## Tasks to complete
**a)** In the codebase description, which PyTorch version is listed under Dependencies?
**b)** According to the codebase description, under what circumstance are readers asked to cite the ICCV 2021 paper? Answer in one to three sentences.

## Selection
▼
A new codebase for Group Activity Recognition. It contains codes for ICCV 2021 paper: Spatio-Temporal Dynamic Inference Network for Group Activity Recognition and some other methods.

Overview

Spatio-Temporal Dynamic Inference Network for Group Activity Recognition

The source codes for ICCV2021 Paper: Spatio-Temporal Dynamic Inference Network for Group Activity Recognition.
[paper] [supplemental material] [arXiv]

If you find our work or the codebase inspiring and useful to your research, please cite

@inproceedings{yuan2021DIN,
  title={Spatio-Temporal Dynamic Inference Network for Group Activity Recognition},
  author={Yuan, Hangjie and Ni, Dong and Wang, Mang},
  booktitle={Proceedings of the IEEE/CVF International Conference on Computer Vision},
  pages={7476--7485},
  year={2021}
}

Dependencies

  • Software Environment: Linux (CentOS 7)
  • Hardware Environment: NVIDIA TITAN RTX
  • Python 3.6
  • PyTorch 1.2.0, Torchvision 0.4.0
  • RoIAlign for Pytorch

Prepare Datasets

  1. Download publicly available datasets from following links: Volleyball dataset and Collective Activity dataset.
▲
## Stored data
▼
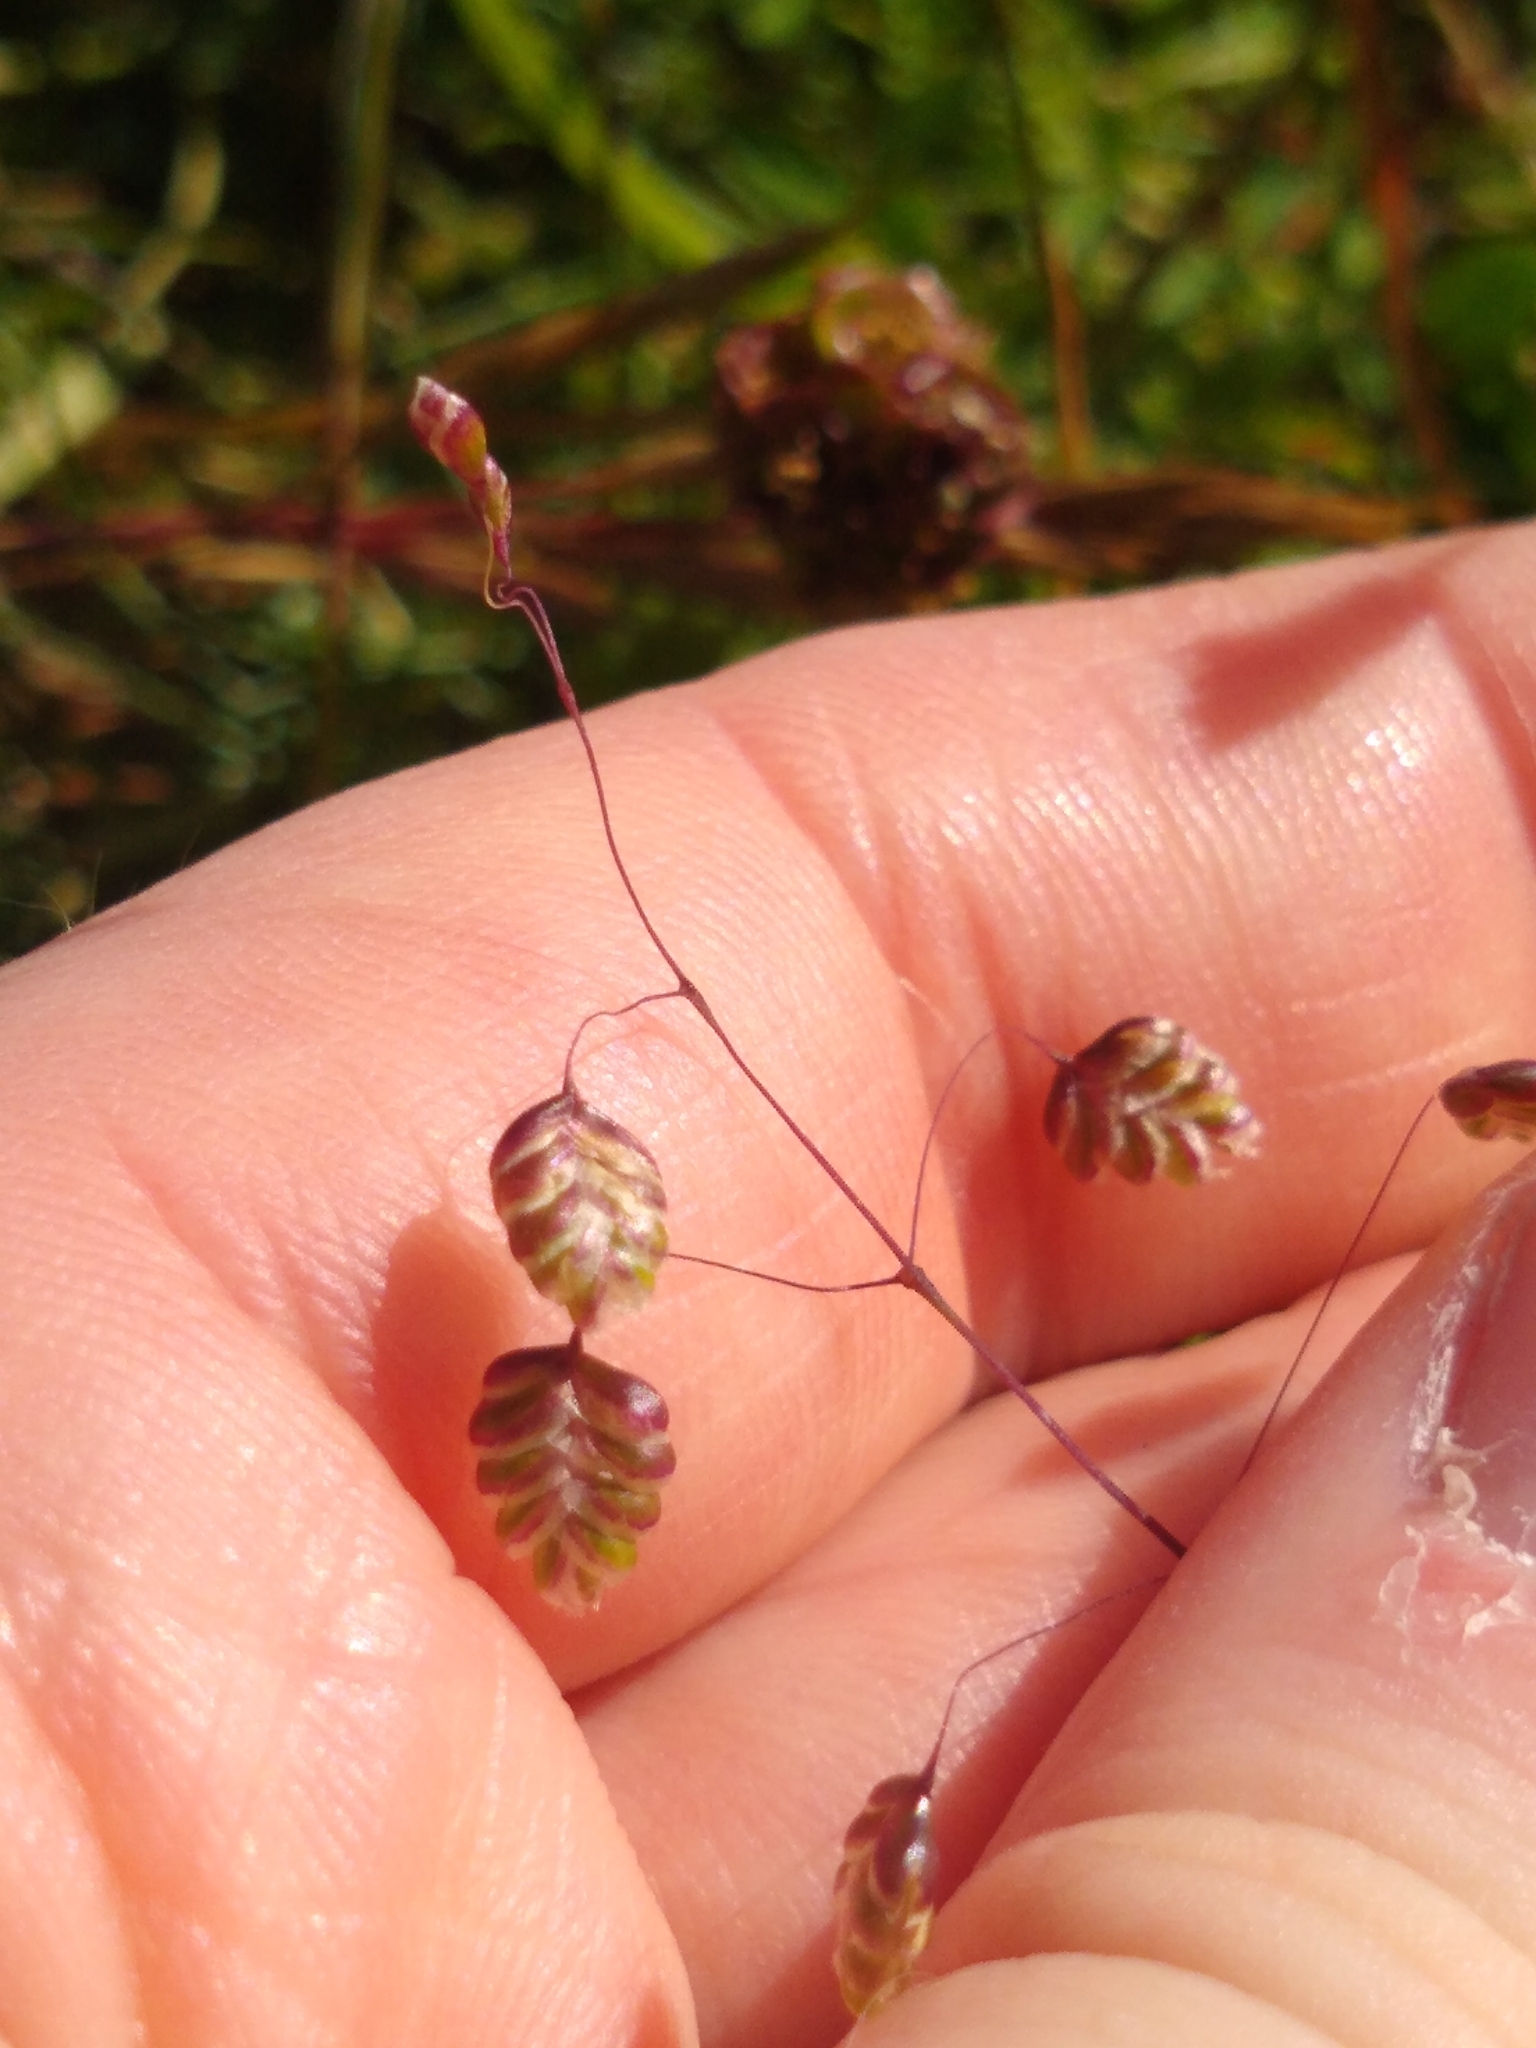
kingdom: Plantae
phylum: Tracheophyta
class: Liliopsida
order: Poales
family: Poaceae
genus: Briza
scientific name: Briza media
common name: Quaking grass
▲
▼
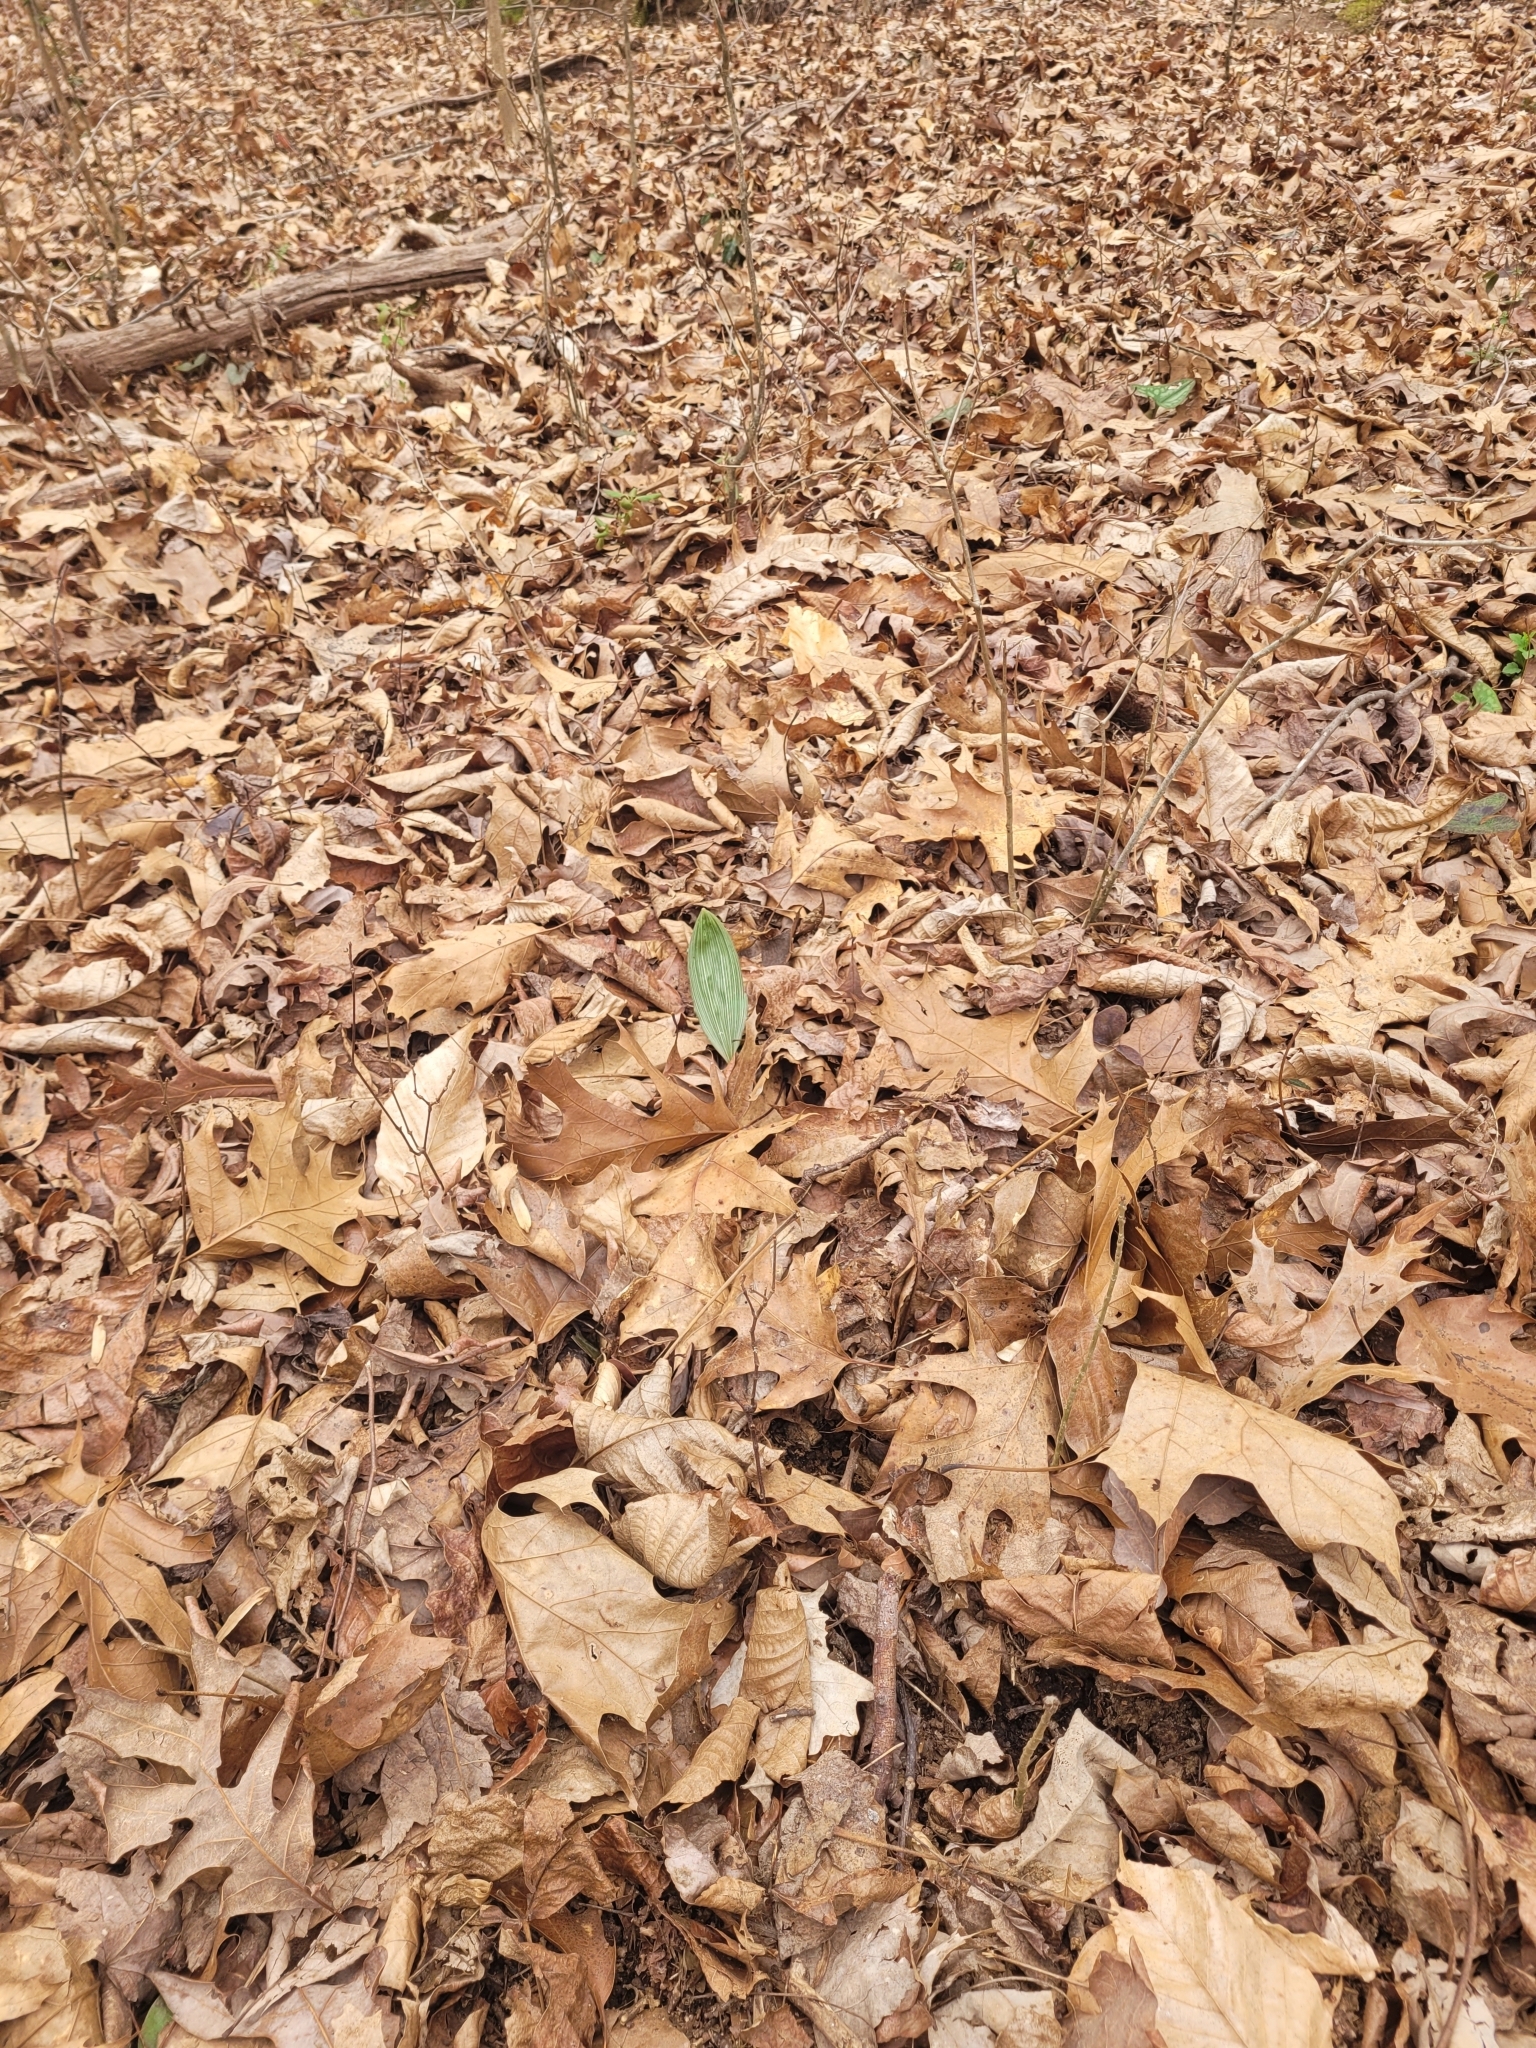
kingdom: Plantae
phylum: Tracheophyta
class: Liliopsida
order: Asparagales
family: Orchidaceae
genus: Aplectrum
▲
## Solutions by task
**a)** PyTorch 1.2.0, with Torchvision 0.4.0.

**b)** Readers are asked to cite the paper if they find the work or the codebase inspiring and useful to their research. The paper is "Spatio-Temporal Dynamic Inference Network for Group Activity Recognition," by Yuan, Ni, and Wang, published in the Proceedings of the IEEE/CVF International Conference on Computer Vision in 2021.